* **Goal of the exercise**
Revise the data below so that each "The time is" becomes "The clock reads", with everything else kept the same. Omit the pictures from your answer.

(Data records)

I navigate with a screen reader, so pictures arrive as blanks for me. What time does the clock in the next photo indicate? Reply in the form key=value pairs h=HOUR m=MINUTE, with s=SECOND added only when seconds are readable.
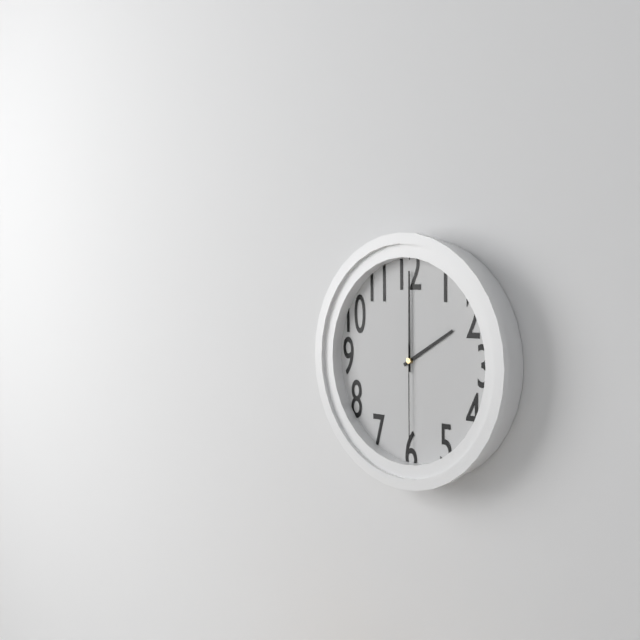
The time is h=2 m=0 s=30
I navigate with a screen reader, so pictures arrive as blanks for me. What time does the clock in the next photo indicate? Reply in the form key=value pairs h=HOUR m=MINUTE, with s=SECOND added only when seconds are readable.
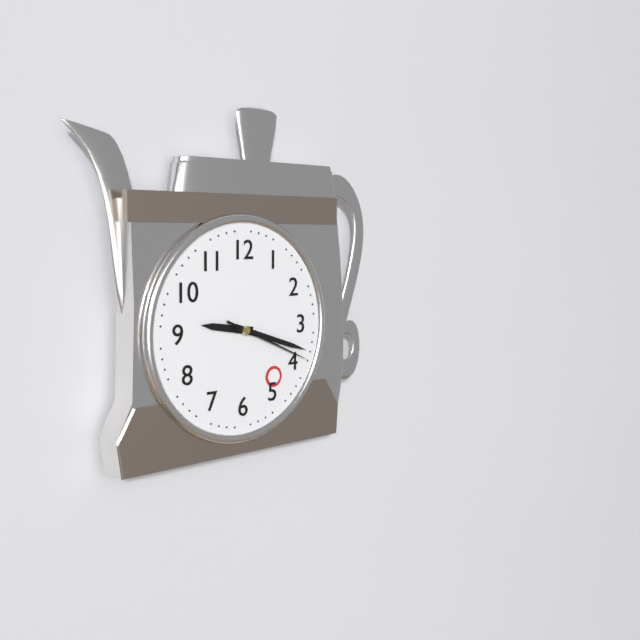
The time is h=9 m=18 s=19
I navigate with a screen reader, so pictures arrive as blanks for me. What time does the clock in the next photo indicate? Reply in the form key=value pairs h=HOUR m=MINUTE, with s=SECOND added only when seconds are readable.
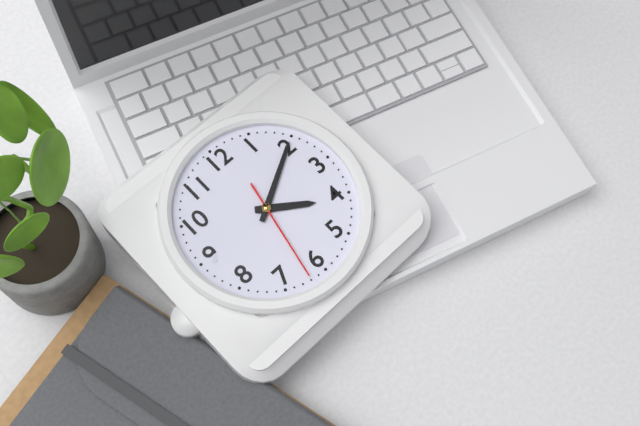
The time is h=4 m=10 s=32
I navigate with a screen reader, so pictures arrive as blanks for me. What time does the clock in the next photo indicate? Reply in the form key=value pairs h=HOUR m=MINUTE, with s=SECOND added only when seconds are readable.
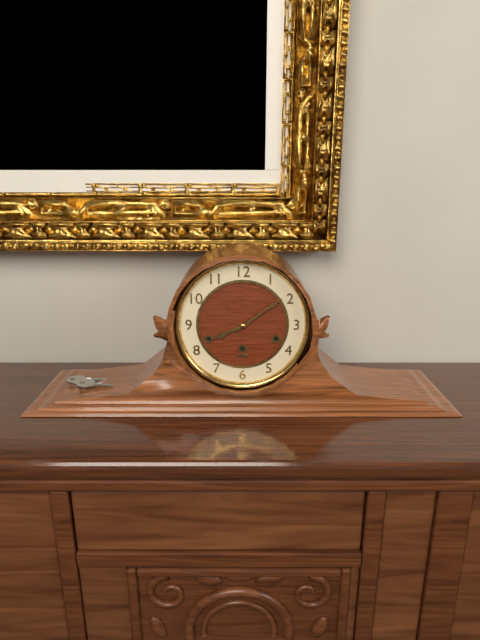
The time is h=8 m=9
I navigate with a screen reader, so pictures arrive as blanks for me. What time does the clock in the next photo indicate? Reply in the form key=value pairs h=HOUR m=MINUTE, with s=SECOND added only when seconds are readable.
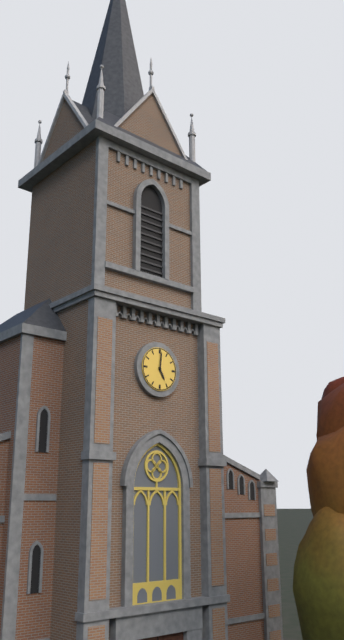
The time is h=5 m=1
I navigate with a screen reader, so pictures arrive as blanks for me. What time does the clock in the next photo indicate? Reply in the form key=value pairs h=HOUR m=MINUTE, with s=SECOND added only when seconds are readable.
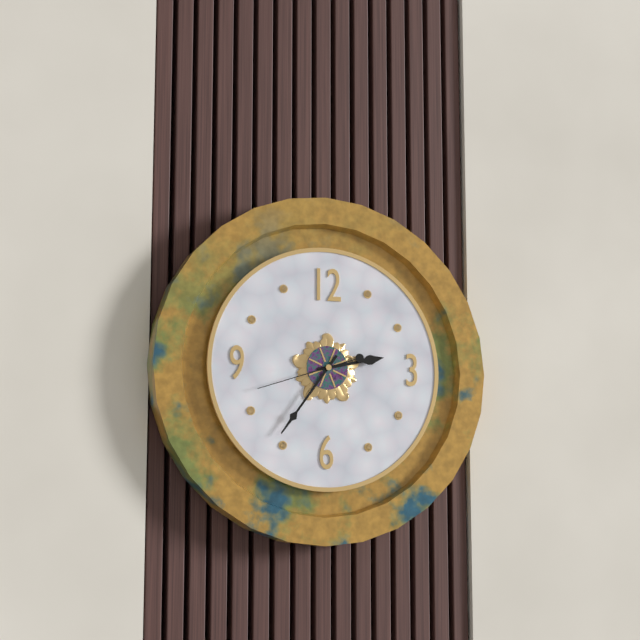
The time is h=2 m=36 s=42
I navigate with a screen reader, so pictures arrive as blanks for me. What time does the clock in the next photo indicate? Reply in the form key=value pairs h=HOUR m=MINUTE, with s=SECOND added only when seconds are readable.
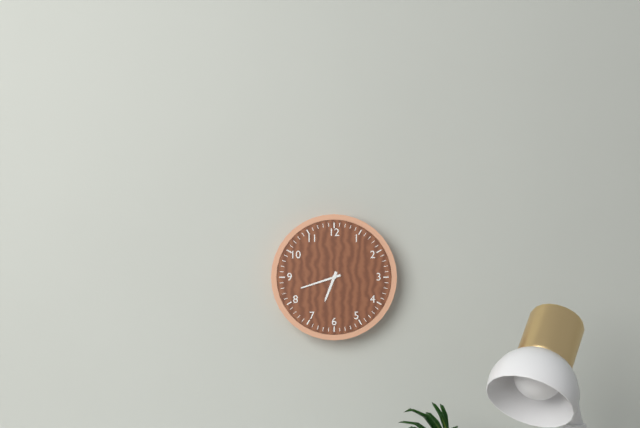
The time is h=6 m=42
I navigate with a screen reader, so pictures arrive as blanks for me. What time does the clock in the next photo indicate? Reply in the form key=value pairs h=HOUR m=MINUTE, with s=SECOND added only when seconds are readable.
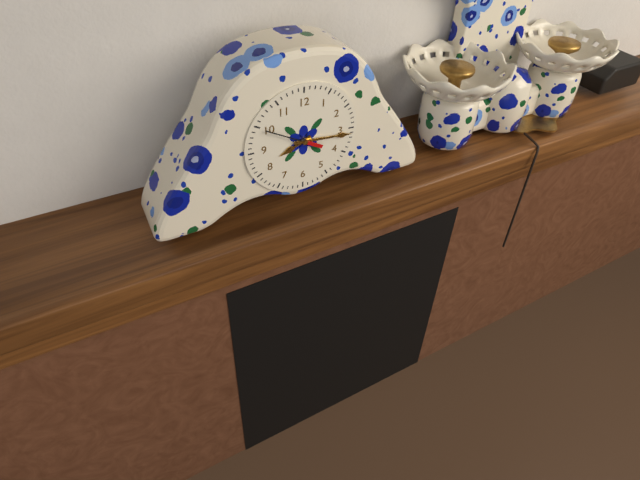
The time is h=8 m=16
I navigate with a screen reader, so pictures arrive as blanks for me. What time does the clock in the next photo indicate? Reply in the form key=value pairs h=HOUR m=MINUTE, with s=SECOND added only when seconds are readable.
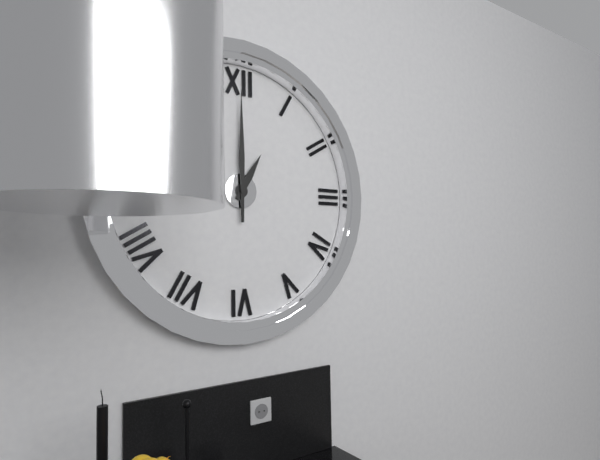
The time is h=1 m=0
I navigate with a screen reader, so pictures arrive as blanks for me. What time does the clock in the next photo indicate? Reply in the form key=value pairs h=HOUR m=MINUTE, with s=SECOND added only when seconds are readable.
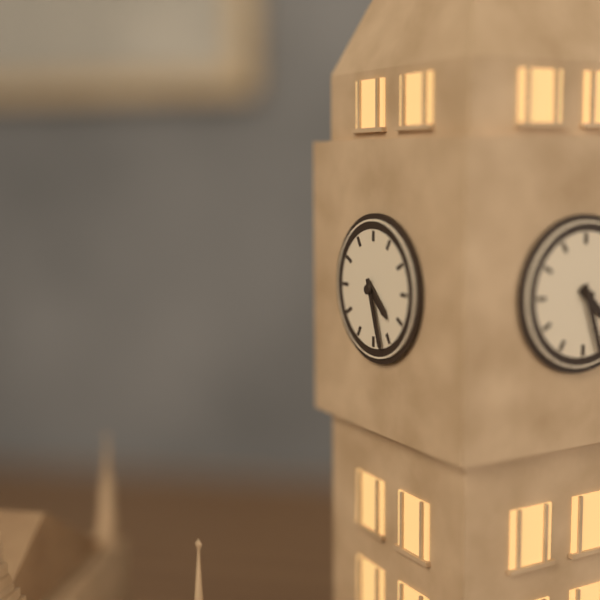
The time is h=4 m=27
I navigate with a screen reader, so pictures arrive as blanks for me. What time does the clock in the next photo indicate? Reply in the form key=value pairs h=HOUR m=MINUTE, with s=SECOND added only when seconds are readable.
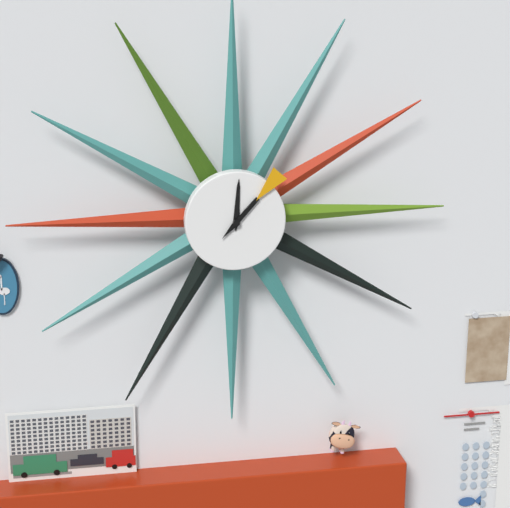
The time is h=12 m=7
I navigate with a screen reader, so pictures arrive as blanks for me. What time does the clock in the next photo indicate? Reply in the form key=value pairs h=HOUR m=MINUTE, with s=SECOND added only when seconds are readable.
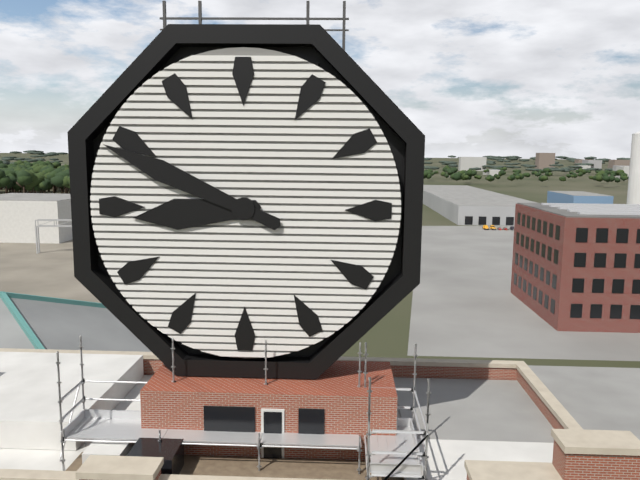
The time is h=8 m=49
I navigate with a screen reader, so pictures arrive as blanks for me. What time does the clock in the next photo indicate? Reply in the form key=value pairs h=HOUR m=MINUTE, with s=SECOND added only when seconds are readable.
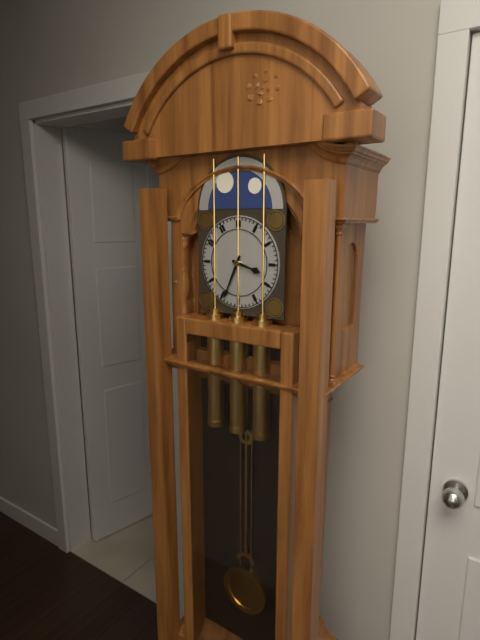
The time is h=3 m=34
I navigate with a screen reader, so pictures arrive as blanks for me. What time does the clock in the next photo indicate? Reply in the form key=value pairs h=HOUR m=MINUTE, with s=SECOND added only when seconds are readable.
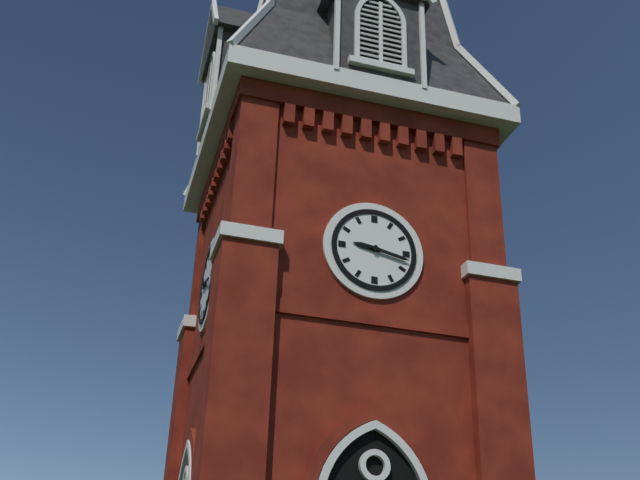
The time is h=9 m=17
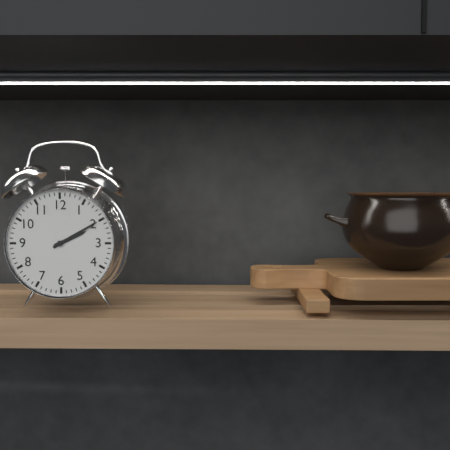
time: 2:10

* **Finished task**
I navigate with a screen reader, so pictures arrive as blanks for me. What time does the clock in the next photo indicate? Reply in the form key=value pairs h=HOUR m=MINUTE, with s=SECOND added only when seconds are readable.
The clock reads h=2 m=0 s=30
I navigate with a screen reader, so pictures arrive as blanks for me. What time does the clock in the next photo indicate? Reply in the form key=value pairs h=HOUR m=MINUTE, with s=SECOND added only when seconds are readable.
The clock reads h=9 m=18 s=19
I navigate with a screen reader, so pictures arrive as blanks for me. What time does the clock in the next photo indicate? Reply in the form key=value pairs h=HOUR m=MINUTE, with s=SECOND added only when seconds are readable.
The clock reads h=4 m=10 s=32
I navigate with a screen reader, so pictures arrive as blanks for me. What time does the clock in the next photo indicate? Reply in the form key=value pairs h=HOUR m=MINUTE, with s=SECOND added only when seconds are readable.
The clock reads h=8 m=9
I navigate with a screen reader, so pictures arrive as blanks for me. What time does the clock in the next photo indicate? Reply in the form key=value pairs h=HOUR m=MINUTE, with s=SECOND added only when seconds are readable.
The clock reads h=5 m=1
I navigate with a screen reader, so pictures arrive as blanks for me. What time does the clock in the next photo indicate? Reply in the form key=value pairs h=HOUR m=MINUTE, with s=SECOND added only when seconds are readable.
The clock reads h=2 m=36 s=42
I navigate with a screen reader, so pictures arrive as blanks for me. What time does the clock in the next photo indicate? Reply in the form key=value pairs h=HOUR m=MINUTE, with s=SECOND added only when seconds are readable.
The clock reads h=6 m=42
I navigate with a screen reader, so pictures arrive as blanks for me. What time does the clock in the next photo indicate? Reply in the form key=value pairs h=HOUR m=MINUTE, with s=SECOND added only when seconds are readable.
The clock reads h=8 m=16
I navigate with a screen reader, so pictures arrive as blanks for me. What time does the clock in the next photo indicate? Reply in the form key=value pairs h=HOUR m=MINUTE, with s=SECOND added only when seconds are readable.
The clock reads h=1 m=0
I navigate with a screen reader, so pictures arrive as blanks for me. What time does the clock in the next photo indicate? Reply in the form key=value pairs h=HOUR m=MINUTE, with s=SECOND added only when seconds are readable.
The clock reads h=4 m=27
I navigate with a screen reader, so pictures arrive as blanks for me. What time does the clock in the next photo indicate? Reply in the form key=value pairs h=HOUR m=MINUTE, with s=SECOND added only when seconds are readable.
The clock reads h=12 m=7
I navigate with a screen reader, so pictures arrive as blanks for me. What time does the clock in the next photo indicate? Reply in the form key=value pairs h=HOUR m=MINUTE, with s=SECOND added only when seconds are readable.
The clock reads h=8 m=49
I navigate with a screen reader, so pictures arrive as blanks for me. What time does the clock in the next photo indicate? Reply in the form key=value pairs h=HOUR m=MINUTE, with s=SECOND added only when seconds are readable.
The clock reads h=3 m=34
I navigate with a screen reader, so pictures arrive as blanks for me. What time does the clock in the next photo indicate? Reply in the form key=value pairs h=HOUR m=MINUTE, with s=SECOND added only when seconds are readable.
The clock reads h=9 m=17
time: 2:10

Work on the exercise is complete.